## What the task asks
In the records that follow, find each line with the word "Xcode" and copy it.

==== Given entries ====

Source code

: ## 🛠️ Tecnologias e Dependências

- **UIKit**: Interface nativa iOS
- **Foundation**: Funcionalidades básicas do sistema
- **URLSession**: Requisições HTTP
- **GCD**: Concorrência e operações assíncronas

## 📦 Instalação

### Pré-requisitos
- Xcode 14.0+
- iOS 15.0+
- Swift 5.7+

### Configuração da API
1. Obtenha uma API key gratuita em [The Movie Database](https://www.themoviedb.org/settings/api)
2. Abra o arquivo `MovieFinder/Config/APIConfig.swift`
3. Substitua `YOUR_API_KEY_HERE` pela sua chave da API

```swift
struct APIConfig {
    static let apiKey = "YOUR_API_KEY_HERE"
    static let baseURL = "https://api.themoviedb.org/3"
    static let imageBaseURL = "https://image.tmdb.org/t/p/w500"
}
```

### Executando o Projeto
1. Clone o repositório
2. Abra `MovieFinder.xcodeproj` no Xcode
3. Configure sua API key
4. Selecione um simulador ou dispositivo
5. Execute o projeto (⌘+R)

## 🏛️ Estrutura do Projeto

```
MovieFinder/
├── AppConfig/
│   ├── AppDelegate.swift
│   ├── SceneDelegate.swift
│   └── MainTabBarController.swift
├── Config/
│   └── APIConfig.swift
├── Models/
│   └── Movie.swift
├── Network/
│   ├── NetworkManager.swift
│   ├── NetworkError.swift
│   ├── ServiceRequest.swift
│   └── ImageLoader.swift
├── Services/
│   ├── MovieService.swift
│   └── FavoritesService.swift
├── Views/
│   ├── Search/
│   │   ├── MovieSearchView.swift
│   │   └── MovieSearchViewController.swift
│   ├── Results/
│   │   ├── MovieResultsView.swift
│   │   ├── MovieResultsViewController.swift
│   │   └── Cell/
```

====
==== Given entries ====

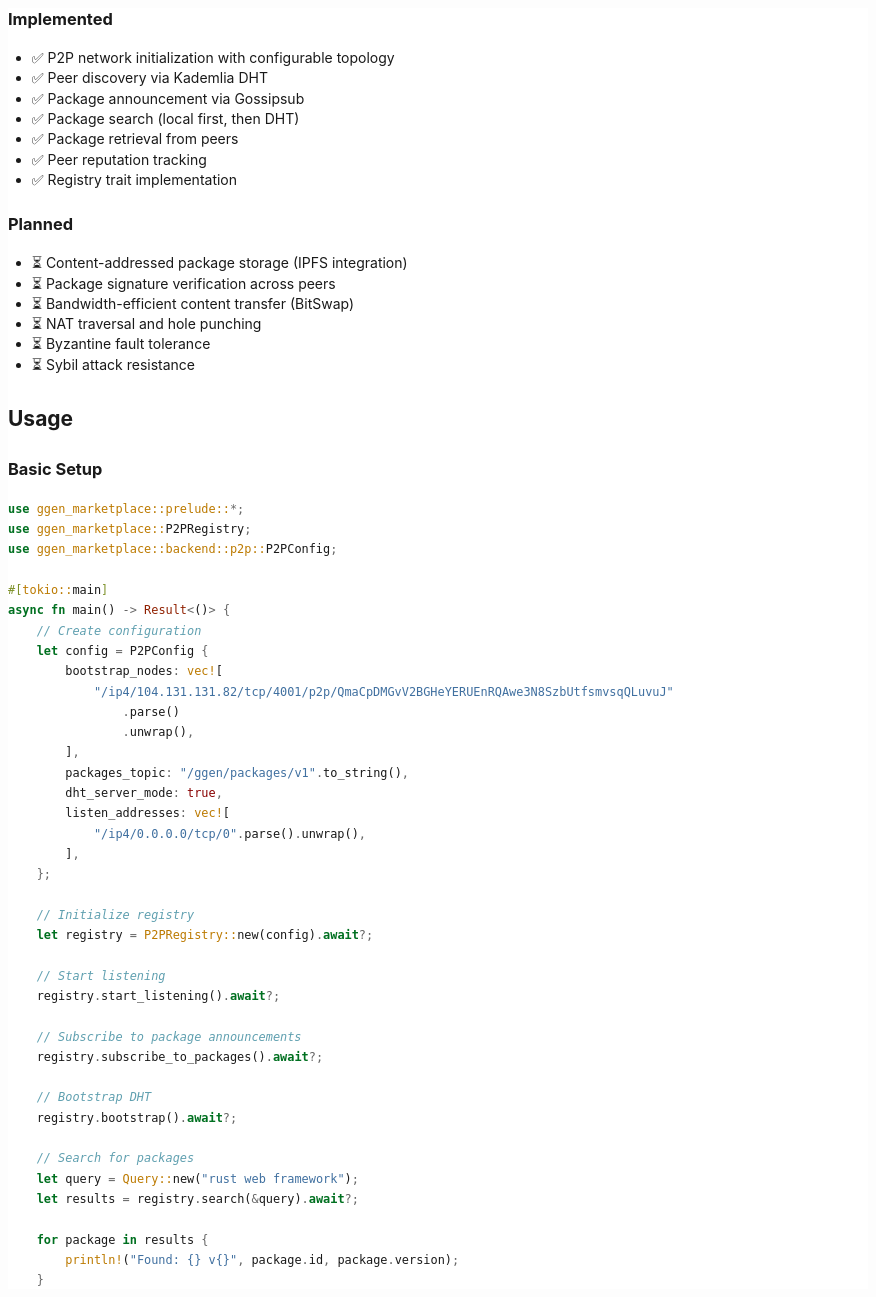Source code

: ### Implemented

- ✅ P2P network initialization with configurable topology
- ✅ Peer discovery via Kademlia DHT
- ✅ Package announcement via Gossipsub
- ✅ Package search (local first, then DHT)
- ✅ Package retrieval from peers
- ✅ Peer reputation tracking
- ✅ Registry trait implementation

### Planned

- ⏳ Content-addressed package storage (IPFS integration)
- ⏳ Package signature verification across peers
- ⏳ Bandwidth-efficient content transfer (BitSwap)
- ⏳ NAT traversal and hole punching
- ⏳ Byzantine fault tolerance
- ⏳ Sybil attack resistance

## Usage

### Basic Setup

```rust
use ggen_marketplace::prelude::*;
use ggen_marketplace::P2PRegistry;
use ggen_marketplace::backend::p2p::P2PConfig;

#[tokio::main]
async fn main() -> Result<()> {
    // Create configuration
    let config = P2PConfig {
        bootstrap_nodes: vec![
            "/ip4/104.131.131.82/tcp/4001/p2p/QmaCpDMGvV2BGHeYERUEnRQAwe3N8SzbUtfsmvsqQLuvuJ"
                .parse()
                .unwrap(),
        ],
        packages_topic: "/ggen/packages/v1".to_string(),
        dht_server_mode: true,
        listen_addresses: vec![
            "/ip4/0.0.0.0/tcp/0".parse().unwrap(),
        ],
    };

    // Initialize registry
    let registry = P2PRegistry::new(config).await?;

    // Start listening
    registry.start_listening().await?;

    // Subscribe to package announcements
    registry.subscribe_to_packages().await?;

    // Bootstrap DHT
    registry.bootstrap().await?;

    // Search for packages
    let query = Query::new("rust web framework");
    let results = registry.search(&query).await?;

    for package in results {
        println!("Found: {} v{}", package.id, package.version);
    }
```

====

## Answer to this problem
- Xcode 14.0+
2. Abra `MovieFinder.xcodeproj` no Xcode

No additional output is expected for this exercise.